> What you will do
What is needed is an exact copy of every entry below, with the pictures left out.

> Source material
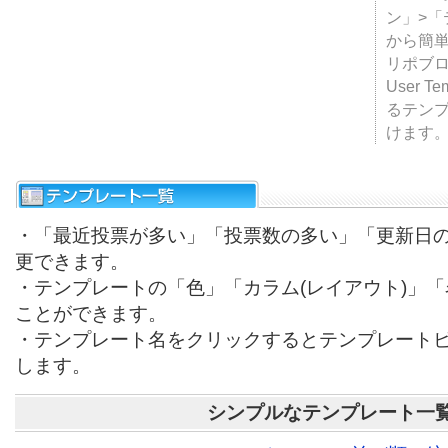
テンプ
ついて
JUGE
ン」>
から簡単
リポブ
User T
るテン
けます
・「最近投票が多い」「投票数の多い」「更新日
更できます。
・テンプレートの「色」「カラム(レイアウト)」
ことができます。
・テンプレート名をクリックするとテンプレート
します。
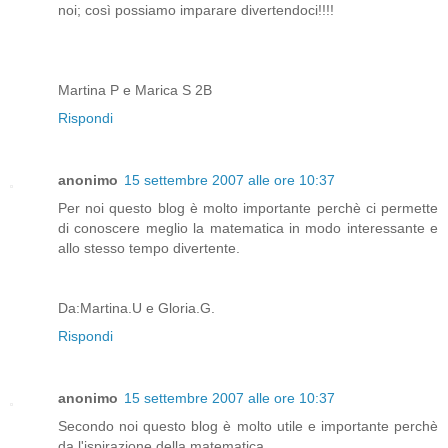
noi; così possiamo imparare divertendoci!!!!
Martina P e Marica S 2B
Rispondi
anonimo
15 settembre 2007 alle ore 10:37
Per noi questo blog è molto importante perchè ci permette
di conoscere meglio la matematica in modo interessante e
allo stesso tempo divertente.
Da:Martina.U e Gloria.G.
Rispondi
anonimo
15 settembre 2007 alle ore 10:37
Secondo noi questo blog è molto utile e importante perchè
da l'ispirazione della matematica.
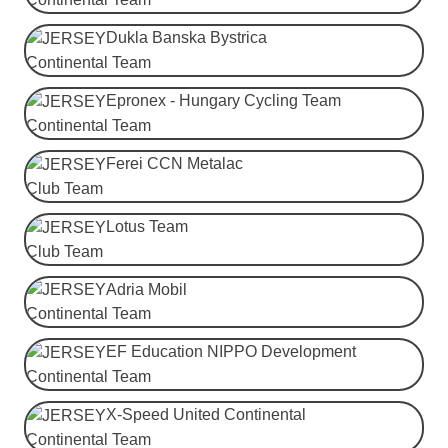
Dukla Banska Bystrica
Continental Team
Epronex - Hungary Cycling Team
Continental Team
Ferei CCN Metalac
Club Team
Lotus Team
Club Team
Adria Mobil
Continental Team
EF Education NIPPO Development
Continental Team
X-Speed ​​United Continental
Continental Team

> Task output
テンプ
ついて
JUGE
ン」>
から簡単
リポブ
User T
るテン
けます
・「最近投票が多い」「投票数の多い」「更新日
更できます。
・テンプレートの「色」「カラム(レイアウト)」
ことができます。
・テンプレート名をクリックするとテンプレート
します。
noi; così possiamo imparare divertendoci!!!!
Martina P e Marica S 2B
Rispondi
anonimo
15 settembre 2007 alle ore 10:37
Per noi questo blog è molto importante perchè ci permette
di conoscere meglio la matematica in modo interessante e
allo stesso tempo divertente.
Da:Martina.U e Gloria.G.
Rispondi
anonimo
15 settembre 2007 alle ore 10:37
Secondo noi questo blog è molto utile e importante perchè
da l'ispirazione della matematica.
Dukla Banska Bystrica
Continental Team
Epronex - Hungary Cycling Team
Continental Team
Ferei CCN Metalac
Club Team
Lotus Team
Club Team
Adria Mobil
Continental Team
EF Education NIPPO Development
Continental Team
X-Speed ​​United Continental
Continental Team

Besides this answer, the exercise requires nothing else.